== AVAILABLE DATA

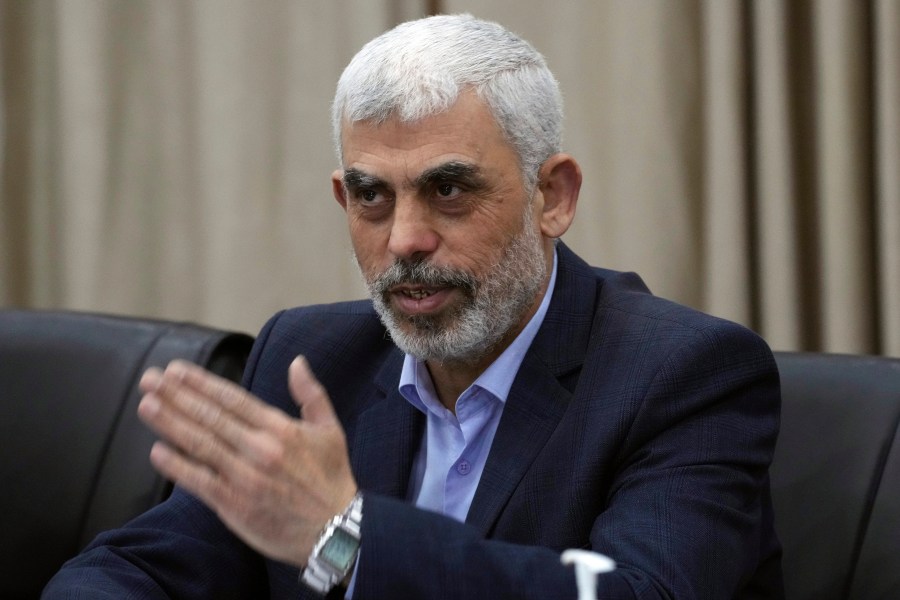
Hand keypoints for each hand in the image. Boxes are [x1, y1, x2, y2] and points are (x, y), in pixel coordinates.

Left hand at [137, 355, 357, 566]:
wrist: (336, 530)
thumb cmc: (331, 478)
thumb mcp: (330, 430)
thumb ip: (311, 394)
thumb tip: (297, 362)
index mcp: (280, 429)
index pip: (232, 399)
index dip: (201, 383)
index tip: (176, 370)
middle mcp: (260, 449)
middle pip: (210, 417)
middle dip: (177, 396)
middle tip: (150, 380)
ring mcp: (245, 478)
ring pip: (201, 445)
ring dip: (171, 424)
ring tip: (146, 405)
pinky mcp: (235, 505)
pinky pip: (200, 482)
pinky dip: (177, 466)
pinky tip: (157, 452)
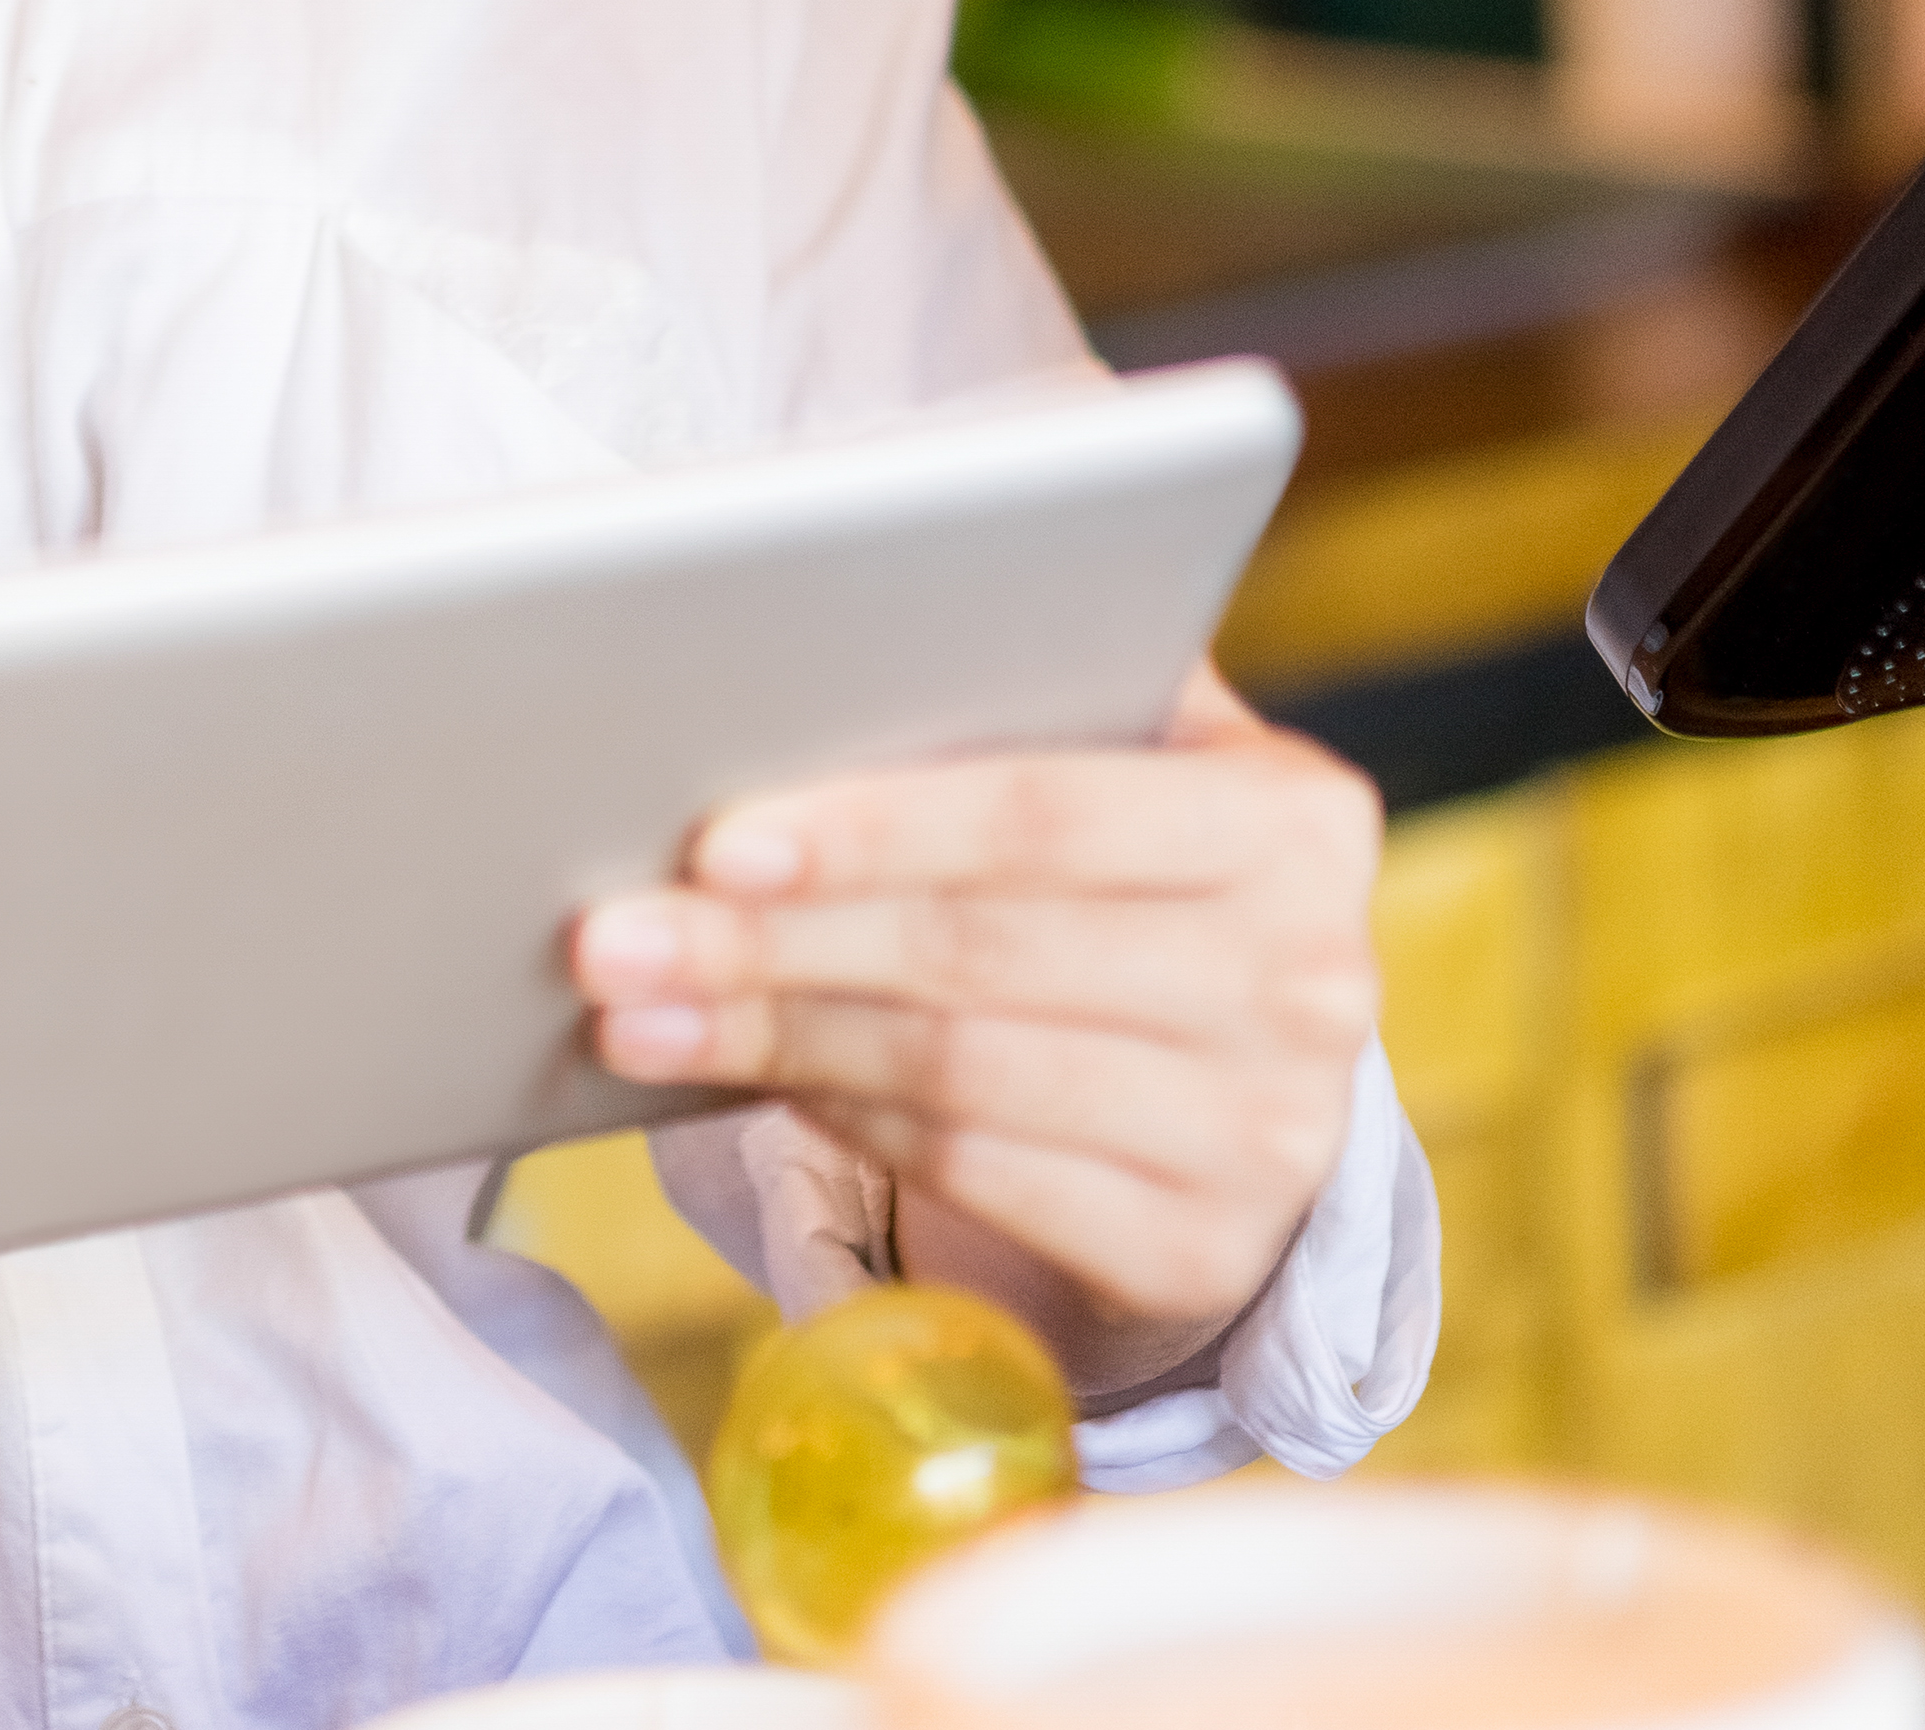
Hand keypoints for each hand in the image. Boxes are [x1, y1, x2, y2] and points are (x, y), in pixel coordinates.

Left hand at [565, 665, 1381, 1394]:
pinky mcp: (1204, 1254)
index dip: (874, 828)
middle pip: (979, 953)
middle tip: (611, 937)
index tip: (717, 841)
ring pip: (956, 1074)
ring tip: (632, 1010)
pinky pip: (975, 1175)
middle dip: (771, 944)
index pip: (1047, 817)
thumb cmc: (1124, 866)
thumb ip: (1019, 700)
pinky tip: (739, 1077)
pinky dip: (838, 1119)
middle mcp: (1313, 979)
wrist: (1237, 1064)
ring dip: (768, 1040)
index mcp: (1297, 817)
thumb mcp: (1121, 755)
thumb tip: (790, 670)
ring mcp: (1271, 1136)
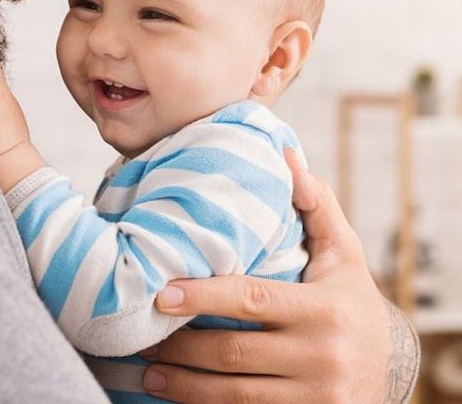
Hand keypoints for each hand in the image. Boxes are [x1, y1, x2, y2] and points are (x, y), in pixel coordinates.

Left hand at [142, 149, 418, 402]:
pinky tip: (178, 397)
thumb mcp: (343, 251)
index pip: (252, 299)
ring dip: (183, 385)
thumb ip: (316, 204)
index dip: (204, 296)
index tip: (163, 293)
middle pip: (234, 353)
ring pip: (234, 396)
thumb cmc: (352, 299)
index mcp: (325, 308)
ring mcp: (316, 397)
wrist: (392, 367)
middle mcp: (322, 356)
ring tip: (148, 372)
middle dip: (181, 346)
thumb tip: (288, 155)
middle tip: (143, 335)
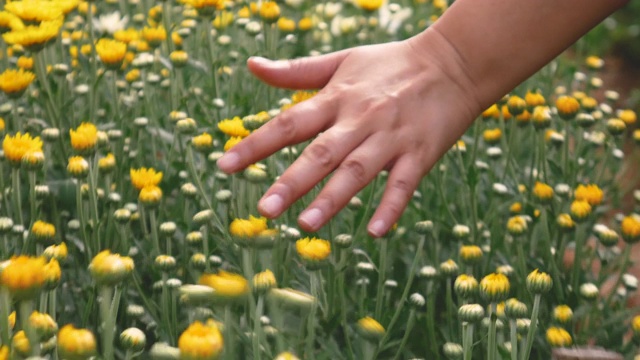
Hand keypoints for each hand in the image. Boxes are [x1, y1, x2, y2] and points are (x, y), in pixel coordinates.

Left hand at [217, 31, 481, 236]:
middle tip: (263, 211)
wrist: (454, 63)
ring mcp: (391, 138)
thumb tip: (251, 64)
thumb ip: (296, 71)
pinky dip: (390, 206)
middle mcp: (360, 119)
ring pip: (358, 171)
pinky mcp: (420, 153)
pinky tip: (374, 231)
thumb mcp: (341, 61)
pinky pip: (404, 183)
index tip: (224, 166)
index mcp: (336, 98)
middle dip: (292, 182)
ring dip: (333, 199)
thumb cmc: (390, 64)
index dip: (256, 144)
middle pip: (321, 153)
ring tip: (305, 225)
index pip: (289, 123)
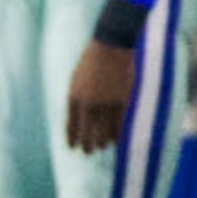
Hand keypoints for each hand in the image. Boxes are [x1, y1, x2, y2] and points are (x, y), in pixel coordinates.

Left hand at [65, 39, 136, 154]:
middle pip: (88, 131)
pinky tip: (117, 140)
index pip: (72, 124)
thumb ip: (77, 96)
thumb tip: (78, 116)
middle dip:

====

Copy out exactly the lines between the line containing "ring mcp: (391, 138)" and the end of the entries, including both, and leave the pictures behind.

THE ANSWER:
ring mcp: (391, 138)
thumb tip: (251, 64)
thumb ip: (296, 71)
pinky dip: (390, 206)
middle mcp: (360, 119)
ring pip: (358, 171)
pinky mcp: (420, 153)
pinky tip: (374, 231)
thumb mcp: (341, 61)
pinky pip: (404, 183)
index tip: (224, 166)
index mcp: (336, 98)
middle dip: (292, 182)
ring dip: (333, 199)
thumb cmc: (390, 64)
index dip: (256, 144)
middle pip: (321, 153)
ring tip: (305, 225)
index pip: (289, 123)
Hand keypoints for each hand in the image. Boxes are [x1, y1, x2, y2] and points are (x, y), in pixel coordinates.

Left hand at [65, 39, 136, 154]:
middle pip: (88, 131)
pinky tip: (117, 140)
index pip: (72, 124)
thumb ip: (77, 96)
thumb tip: (78, 116)
middle dip:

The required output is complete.